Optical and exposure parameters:
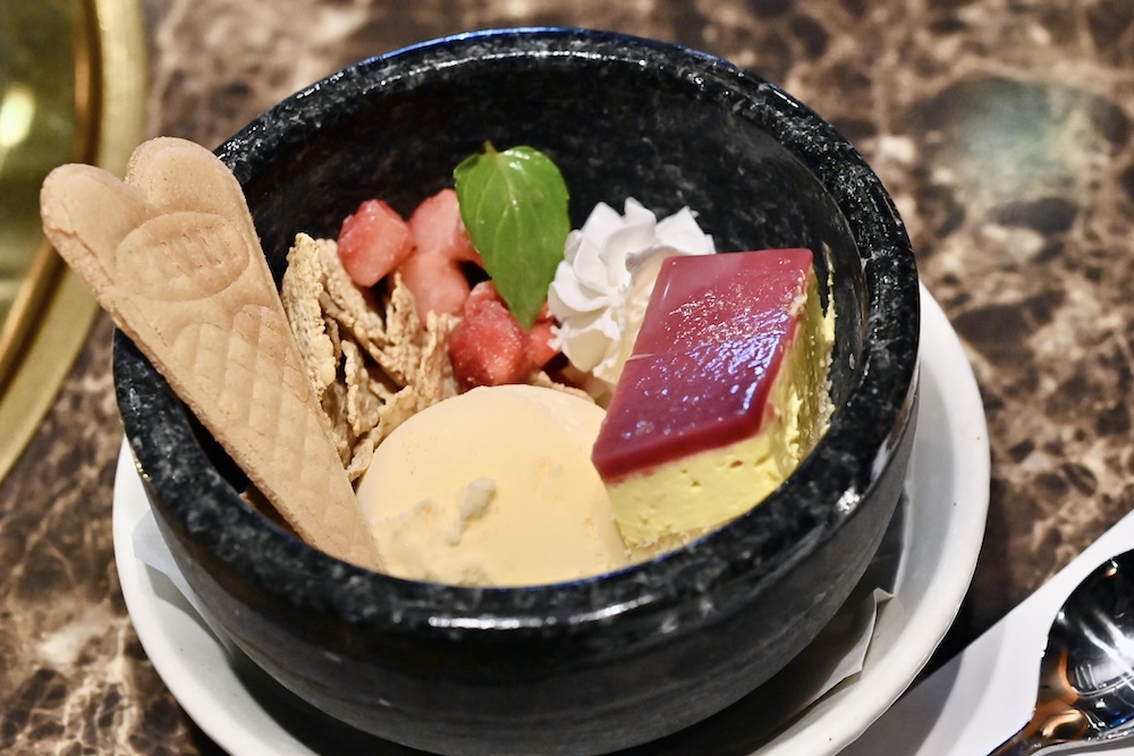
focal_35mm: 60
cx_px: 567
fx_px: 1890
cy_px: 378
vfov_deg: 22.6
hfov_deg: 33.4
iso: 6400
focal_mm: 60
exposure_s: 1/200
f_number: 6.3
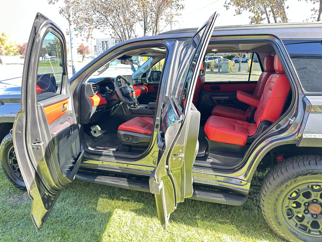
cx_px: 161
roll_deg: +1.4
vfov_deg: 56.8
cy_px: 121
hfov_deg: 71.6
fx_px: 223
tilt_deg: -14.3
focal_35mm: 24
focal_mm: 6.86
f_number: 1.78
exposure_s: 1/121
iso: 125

The task:
Please retype the records above exactly, but leave out any pictures.

Your response:
focal_35mm: 60
cx_px: 567
fx_px: 1890
cy_px: 378
vfov_deg: 22.6
hfov_deg: 33.4
iso: 6400
focal_mm: 60
exposure_s: 1/200
f_number: 6.3
cx_px: 161
roll_deg: +1.4
vfov_deg: 56.8
cy_px: 121
hfov_deg: 71.6
fx_px: 223
tilt_deg: -14.3
focal_35mm: 24
focal_mm: 6.86
f_number: 1.78
exposure_s: 1/121
iso: 125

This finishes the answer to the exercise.